Because anellovirus contigs were found in many samples with no individual cluster associated with all contigs, we decided to create a phylogenetic tree of the anelloviruses from our samples. We found that anellovirus species TTV5, TTV13, TTV16, TTV28, and TTV29 were most closely related to the anellovirus contigs from our samples. We also found that two patients (18, 13), both females from control group, had multiple analogisms species throughout their time points in this study (Fig. 4D).
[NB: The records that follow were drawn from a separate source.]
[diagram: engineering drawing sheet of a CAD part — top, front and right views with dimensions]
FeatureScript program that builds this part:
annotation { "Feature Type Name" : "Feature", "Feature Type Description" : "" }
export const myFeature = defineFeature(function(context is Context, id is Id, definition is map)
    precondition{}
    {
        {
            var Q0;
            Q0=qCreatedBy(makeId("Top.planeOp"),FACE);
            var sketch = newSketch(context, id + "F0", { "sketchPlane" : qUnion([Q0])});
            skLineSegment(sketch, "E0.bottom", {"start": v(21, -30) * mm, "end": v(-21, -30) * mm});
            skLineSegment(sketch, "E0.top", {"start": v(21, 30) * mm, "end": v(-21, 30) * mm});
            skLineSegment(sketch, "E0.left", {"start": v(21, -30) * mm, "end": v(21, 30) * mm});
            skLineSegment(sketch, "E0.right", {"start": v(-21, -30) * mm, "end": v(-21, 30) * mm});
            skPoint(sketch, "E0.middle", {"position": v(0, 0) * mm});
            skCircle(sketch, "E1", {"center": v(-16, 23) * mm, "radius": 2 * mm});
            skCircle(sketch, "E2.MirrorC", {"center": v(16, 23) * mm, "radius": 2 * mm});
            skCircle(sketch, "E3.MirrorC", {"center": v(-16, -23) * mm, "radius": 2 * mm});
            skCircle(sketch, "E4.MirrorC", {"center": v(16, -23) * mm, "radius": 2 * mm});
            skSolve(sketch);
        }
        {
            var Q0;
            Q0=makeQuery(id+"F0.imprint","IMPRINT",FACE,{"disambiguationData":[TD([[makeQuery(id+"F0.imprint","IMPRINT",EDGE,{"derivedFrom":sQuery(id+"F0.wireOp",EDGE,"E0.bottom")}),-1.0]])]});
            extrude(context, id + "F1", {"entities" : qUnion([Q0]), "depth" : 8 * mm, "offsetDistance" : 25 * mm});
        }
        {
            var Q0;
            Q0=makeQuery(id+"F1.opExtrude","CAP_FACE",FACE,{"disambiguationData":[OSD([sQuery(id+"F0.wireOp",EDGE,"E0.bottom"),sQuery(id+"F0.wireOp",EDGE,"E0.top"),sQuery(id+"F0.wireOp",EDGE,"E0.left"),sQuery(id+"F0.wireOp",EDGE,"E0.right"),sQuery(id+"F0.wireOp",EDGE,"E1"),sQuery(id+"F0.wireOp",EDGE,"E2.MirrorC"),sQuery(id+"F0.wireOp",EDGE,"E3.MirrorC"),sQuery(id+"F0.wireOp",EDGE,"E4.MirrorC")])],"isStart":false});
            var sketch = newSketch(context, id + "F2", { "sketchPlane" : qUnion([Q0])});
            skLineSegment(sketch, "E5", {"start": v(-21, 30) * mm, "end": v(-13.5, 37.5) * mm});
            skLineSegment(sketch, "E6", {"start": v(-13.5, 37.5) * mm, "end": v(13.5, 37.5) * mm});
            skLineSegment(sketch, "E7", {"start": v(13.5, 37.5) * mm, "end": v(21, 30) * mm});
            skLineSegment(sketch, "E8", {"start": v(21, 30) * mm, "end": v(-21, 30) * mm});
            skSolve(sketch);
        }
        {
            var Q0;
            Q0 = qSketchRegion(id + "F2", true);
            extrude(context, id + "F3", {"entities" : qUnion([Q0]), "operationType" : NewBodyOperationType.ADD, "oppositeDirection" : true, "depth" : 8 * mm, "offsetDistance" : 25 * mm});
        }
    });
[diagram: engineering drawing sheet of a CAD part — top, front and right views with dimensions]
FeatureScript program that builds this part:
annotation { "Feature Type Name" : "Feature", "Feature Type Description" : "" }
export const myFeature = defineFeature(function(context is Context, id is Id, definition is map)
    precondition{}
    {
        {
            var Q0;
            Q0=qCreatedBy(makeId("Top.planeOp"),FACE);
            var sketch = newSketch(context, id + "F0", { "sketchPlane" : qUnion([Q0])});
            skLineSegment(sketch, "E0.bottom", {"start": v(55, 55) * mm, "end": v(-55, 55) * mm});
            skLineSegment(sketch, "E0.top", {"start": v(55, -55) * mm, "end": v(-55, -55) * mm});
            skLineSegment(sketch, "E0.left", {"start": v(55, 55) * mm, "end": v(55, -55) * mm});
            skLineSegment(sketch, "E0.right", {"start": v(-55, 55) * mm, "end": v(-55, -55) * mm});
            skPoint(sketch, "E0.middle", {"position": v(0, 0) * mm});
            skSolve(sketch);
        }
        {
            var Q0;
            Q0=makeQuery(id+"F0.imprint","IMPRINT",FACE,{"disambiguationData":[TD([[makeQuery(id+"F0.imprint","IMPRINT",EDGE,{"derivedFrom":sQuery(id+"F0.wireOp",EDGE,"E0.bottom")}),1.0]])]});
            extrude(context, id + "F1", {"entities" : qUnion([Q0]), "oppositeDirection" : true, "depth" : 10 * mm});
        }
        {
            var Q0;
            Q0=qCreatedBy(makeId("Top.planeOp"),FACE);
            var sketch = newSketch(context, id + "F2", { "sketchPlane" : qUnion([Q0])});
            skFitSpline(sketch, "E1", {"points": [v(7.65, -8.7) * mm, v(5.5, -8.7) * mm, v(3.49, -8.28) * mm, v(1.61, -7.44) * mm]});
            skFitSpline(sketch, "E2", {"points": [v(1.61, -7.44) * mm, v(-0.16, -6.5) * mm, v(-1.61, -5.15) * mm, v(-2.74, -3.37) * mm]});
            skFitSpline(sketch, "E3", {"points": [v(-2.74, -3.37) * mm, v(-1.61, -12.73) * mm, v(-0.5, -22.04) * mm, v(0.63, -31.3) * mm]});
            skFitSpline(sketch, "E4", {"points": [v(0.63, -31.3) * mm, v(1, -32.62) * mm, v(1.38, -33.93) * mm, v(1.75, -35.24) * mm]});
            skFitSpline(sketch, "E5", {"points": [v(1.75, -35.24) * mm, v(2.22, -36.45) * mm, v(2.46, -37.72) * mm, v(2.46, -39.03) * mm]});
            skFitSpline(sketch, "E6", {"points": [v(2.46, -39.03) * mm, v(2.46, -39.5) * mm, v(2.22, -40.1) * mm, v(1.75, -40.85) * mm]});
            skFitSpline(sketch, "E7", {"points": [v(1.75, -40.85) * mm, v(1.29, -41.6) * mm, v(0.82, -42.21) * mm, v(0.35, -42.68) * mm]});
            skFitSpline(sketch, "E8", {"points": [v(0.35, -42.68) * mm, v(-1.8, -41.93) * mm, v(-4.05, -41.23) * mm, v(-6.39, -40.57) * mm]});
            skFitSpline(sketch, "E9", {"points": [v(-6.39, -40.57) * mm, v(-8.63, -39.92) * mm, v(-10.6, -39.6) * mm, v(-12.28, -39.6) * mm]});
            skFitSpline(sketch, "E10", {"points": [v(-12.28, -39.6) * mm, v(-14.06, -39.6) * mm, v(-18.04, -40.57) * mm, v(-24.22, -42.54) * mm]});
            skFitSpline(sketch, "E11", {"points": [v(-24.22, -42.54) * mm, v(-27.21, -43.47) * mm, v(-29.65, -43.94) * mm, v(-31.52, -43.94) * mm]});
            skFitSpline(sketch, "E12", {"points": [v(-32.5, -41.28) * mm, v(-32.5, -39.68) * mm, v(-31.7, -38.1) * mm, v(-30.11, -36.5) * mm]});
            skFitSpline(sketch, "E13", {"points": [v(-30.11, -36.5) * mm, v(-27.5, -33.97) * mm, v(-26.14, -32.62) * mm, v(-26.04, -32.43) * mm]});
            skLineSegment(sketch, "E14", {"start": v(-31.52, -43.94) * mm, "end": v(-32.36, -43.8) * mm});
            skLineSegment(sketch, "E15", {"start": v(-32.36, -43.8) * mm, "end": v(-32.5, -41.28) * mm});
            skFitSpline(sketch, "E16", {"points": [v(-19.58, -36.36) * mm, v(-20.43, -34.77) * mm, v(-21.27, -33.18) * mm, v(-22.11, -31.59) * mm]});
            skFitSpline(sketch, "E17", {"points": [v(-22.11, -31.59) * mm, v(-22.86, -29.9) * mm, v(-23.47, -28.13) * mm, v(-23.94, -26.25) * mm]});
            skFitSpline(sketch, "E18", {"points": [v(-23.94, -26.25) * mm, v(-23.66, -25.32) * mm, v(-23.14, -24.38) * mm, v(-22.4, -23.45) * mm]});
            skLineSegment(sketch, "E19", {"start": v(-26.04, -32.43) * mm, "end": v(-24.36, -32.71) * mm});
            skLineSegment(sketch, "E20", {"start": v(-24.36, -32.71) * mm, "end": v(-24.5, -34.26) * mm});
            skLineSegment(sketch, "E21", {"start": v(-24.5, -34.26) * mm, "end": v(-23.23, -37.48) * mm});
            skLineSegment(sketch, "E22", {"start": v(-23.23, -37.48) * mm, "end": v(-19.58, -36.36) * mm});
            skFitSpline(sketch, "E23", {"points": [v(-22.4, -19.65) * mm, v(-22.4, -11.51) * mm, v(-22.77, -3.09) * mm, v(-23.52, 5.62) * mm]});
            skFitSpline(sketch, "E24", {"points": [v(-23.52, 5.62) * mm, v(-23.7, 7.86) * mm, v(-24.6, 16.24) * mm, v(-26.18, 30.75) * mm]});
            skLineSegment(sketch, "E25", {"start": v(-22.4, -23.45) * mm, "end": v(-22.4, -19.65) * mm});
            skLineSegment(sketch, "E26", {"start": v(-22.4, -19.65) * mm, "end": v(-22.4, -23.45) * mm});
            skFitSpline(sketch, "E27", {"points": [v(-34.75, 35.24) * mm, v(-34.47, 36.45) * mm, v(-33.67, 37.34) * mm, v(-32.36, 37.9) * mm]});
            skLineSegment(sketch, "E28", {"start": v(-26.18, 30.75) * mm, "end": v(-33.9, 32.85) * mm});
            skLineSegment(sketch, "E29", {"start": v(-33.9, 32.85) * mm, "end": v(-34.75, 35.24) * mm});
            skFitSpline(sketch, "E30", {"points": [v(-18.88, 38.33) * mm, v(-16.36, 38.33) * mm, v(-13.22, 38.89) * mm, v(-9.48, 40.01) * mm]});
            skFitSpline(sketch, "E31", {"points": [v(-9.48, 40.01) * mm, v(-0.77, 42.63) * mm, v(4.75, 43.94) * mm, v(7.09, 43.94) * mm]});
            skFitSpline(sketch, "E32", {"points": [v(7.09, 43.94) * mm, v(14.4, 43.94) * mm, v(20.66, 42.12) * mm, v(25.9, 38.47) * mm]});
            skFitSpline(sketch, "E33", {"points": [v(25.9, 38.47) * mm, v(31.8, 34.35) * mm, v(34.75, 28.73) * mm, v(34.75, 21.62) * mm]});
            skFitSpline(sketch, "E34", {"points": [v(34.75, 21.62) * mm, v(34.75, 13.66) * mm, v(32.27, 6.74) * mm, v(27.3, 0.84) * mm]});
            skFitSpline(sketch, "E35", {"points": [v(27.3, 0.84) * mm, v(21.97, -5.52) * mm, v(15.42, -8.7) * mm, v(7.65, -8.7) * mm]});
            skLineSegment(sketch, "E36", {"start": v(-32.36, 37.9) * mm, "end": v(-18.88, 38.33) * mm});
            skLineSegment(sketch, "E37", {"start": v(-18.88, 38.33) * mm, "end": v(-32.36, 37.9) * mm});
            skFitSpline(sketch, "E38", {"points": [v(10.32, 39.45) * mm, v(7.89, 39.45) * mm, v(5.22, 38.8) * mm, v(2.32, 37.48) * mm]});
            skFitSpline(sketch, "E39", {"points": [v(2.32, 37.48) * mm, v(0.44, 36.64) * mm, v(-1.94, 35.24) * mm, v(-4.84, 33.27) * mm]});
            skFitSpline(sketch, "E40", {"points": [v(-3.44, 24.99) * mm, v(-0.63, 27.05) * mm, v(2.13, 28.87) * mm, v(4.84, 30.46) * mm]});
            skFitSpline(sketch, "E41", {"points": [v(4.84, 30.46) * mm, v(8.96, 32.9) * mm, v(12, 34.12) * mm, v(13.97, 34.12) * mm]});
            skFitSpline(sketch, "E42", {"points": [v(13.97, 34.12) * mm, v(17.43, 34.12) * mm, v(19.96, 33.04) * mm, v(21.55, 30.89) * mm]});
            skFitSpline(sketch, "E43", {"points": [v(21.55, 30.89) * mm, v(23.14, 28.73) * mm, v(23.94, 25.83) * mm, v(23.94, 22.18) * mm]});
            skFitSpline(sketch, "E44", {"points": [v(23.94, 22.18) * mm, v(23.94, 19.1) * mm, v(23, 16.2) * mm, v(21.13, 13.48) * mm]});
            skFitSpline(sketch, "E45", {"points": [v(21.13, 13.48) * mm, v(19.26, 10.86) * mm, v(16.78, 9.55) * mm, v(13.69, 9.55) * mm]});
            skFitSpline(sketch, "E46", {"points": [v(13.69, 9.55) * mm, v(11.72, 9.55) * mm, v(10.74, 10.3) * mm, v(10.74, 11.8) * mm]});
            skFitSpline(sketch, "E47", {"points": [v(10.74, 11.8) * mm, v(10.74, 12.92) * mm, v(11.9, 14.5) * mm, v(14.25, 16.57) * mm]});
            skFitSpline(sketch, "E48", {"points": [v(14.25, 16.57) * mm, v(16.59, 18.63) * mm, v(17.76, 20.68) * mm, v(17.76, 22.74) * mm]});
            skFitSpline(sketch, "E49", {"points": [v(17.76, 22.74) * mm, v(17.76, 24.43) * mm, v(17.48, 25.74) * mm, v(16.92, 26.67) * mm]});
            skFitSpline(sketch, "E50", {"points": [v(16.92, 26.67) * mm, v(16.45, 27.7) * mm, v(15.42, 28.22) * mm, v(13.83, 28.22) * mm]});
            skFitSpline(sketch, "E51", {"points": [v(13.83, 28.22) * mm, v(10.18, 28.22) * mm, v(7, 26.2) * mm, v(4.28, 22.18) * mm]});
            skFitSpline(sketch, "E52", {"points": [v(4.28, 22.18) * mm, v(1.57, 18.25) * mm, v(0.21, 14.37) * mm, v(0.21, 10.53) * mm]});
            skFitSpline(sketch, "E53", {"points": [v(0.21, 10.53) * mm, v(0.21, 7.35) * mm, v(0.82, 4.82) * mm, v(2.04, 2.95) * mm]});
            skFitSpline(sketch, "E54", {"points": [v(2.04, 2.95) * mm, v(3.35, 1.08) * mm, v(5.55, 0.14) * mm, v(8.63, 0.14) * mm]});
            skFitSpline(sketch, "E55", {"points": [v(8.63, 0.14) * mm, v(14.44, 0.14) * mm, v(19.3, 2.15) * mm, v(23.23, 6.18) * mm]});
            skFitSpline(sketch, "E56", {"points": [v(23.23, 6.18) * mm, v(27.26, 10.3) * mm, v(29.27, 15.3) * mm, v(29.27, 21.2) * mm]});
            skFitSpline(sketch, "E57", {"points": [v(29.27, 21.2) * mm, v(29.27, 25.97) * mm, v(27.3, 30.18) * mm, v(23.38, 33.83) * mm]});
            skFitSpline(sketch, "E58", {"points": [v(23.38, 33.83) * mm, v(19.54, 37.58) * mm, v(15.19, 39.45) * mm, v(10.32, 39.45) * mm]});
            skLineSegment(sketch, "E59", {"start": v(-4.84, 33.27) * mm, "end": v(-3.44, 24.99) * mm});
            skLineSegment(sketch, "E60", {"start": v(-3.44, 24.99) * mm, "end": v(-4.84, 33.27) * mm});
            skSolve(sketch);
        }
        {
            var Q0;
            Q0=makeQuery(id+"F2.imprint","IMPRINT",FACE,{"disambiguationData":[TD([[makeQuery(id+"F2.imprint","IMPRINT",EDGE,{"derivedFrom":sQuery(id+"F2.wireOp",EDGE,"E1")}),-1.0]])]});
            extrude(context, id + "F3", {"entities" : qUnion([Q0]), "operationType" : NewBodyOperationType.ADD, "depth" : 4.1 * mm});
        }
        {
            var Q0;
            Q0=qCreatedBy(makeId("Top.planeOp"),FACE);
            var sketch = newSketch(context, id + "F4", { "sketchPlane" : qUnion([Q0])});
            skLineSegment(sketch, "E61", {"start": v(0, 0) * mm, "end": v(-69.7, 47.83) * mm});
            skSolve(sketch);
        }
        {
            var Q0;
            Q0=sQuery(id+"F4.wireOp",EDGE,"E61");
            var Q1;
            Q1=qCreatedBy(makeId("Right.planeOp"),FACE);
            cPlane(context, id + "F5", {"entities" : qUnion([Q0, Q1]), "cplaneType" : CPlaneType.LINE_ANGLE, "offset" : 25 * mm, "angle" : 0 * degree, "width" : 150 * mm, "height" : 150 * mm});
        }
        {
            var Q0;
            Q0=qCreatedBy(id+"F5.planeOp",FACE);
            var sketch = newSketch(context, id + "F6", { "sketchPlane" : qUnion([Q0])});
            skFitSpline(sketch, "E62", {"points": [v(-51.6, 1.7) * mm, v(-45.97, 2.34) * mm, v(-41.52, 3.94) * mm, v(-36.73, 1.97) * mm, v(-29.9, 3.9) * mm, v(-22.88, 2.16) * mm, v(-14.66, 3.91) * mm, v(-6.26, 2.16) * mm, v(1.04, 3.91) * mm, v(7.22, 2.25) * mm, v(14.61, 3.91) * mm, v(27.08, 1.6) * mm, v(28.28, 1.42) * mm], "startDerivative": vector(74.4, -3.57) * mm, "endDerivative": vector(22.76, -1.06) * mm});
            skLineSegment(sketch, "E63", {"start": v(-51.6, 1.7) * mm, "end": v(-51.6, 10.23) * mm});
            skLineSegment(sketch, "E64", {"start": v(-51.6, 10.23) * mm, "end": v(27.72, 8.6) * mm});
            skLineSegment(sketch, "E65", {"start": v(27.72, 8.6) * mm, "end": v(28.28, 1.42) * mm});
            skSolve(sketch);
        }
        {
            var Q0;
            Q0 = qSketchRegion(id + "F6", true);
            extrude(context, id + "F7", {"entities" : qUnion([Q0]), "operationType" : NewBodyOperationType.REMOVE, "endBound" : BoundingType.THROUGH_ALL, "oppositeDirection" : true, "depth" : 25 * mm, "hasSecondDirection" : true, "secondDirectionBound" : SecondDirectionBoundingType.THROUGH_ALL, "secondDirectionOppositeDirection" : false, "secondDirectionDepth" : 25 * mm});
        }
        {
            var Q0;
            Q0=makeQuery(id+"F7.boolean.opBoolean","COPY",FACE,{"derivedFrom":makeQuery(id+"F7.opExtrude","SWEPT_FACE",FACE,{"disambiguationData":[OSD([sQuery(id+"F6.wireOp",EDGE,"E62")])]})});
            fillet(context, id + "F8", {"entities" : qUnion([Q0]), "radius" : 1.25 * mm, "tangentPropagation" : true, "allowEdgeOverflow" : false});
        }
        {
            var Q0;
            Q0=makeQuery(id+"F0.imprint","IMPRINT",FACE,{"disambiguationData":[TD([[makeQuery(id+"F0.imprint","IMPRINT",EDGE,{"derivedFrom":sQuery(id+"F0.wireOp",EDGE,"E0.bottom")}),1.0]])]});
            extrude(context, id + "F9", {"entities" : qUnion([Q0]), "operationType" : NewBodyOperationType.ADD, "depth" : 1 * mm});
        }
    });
Differential signatures of the urinary virome
We next wanted to determine if there were specific viruses associated with BKV status, patient sex, or time. When looking all the data together, we found 4 Polyomavirus contigs to be the most important factor differentiating by BKV status (p-values between 0.0002–0.001, Fig. 5A). We also found one unclassified contig to be important by time, with it being high in abundance and prevalence in samples before transplant and then decreasing over the next few weeks following transplant and then seeming to recover at week 12 onwards (p = 0.003, Fig. 5B). We also tried to run masslin2 on data stratified by BKV dominant and non- dominant, but we did not find anything significant in either group by BKV status, patient sex, or time. We then stratified the data by patient sex and found no differential contigs by BKV status, patient sex, or time in males. However, 11 Polyomaviridae contigs were found to be differentiating the females by BKV status (p-values between 0.0003–0.009, Fig. 5C). We also found 7 Circoviridae contigs (p-values between 0.0031–0.004) and 1 Anelloviridae contig (p = 0.02) differentiating the females by time (Fig. 5D). Circoviridae contigs were high in abundance and prevalence pre-transplant and then started to decrease over the weeks following transplant and then finally seem to be recovering towards week 14. Taken together, Polyomaviridae contigs differentiated samples by BKV stats as expected, and we also found contigs, mainly Circoviridae, which seem to be decrease following transplant and recover towards week 14.